▸ WHAT THIS TASK INVOLVES: Which lines of the entries contain the word "RUGBY"? Please list them.

▸ THE DATA:

■ ■ ■

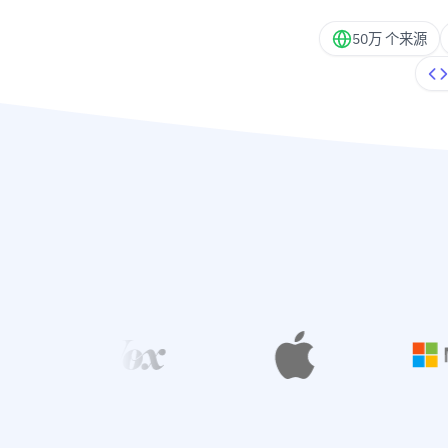
50万 个来源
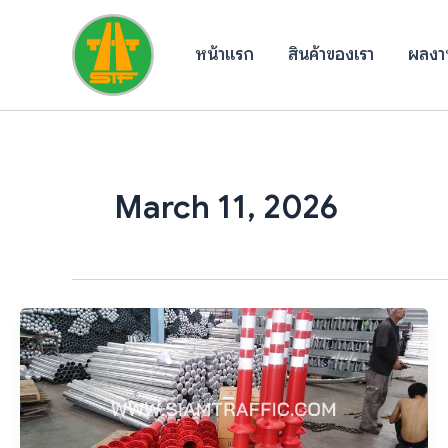
Skip
to
หน้าแรก
สินค้าของเรา
ผลงาน
content
March 11, 2026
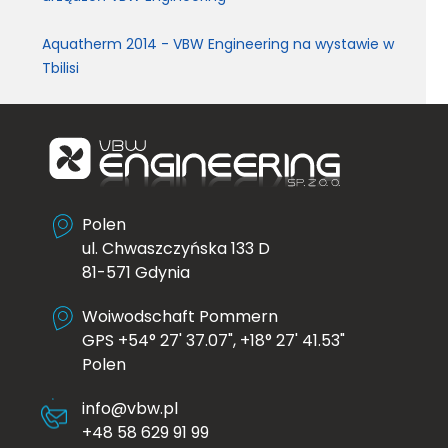
Aquatherm 2014 - VBW Engineering na wystawie w
Tbilisi
Polen
ul. Chwaszczyńska 133 D
81-571 Gdynia
Woiwodschaft Pommern
GPS +54° 27' 37.07", +18° 27' 41.53"
Polen
info@vbw.pl
+48 58 629 91 99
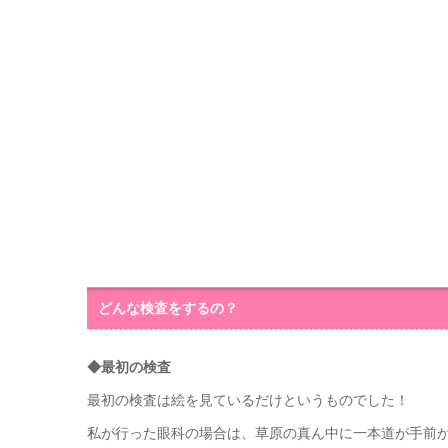
どんな検査をするの？
◆最初の検査
最初の検査は絵を見ているだけというものでした！
私が行った眼科の場合は、草原の真ん中に一本道が手前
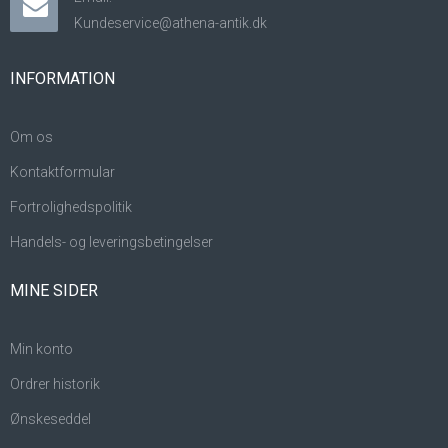
Kundeservice@athena-antik.dk
INFORMATION
Om os
Kontaktformular
Fortrolighedspolitik
Handels- og leveringsbetingelser
MINE SIDER
Min konto
Ordrer historik
Ønskeseddel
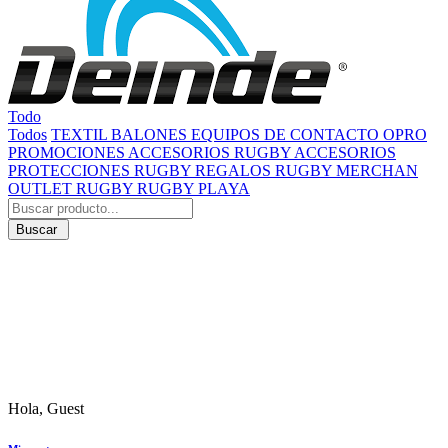
Todo
Todos
TEXTIL
BALONES
EQUIPOS DE CONTACTO
OPRO
PROMOCIONES
ACCESORIOS RUGBY
ACCESORIOS
PROTECCIONES RUGBY
REGALOS RUGBY
MERCHAN
OUTLET RUGBY
RUGBY PLAYA
Buscar
Hola, Guest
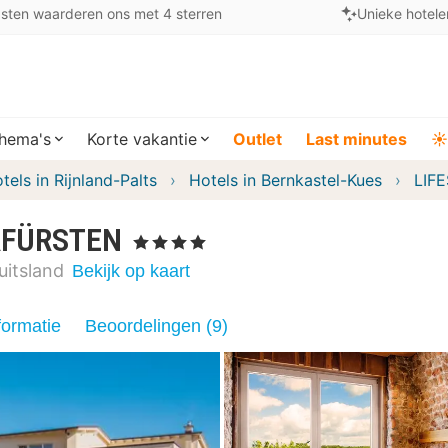
sten waarderen ons met 4 sterren
Unieke hotele
hema's
Korte vakantie
Outlet
Last minutes
☀️
tels in Rijnland-Palts
Hotels in Bernkastel-Kues
LIF
RFÜRSTEN
, 4 Sterren
uitsland
Bekijk op kaart
formatie
Beoordelingen (9)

■ ■ ■

▸ ANSWER TO THE EXERCISE:
ACCESORIOS RUGBY
PROTECCIONES RUGBY
REGALOS RUGBY
OUTLET RUGBY
RUGBY PLAYA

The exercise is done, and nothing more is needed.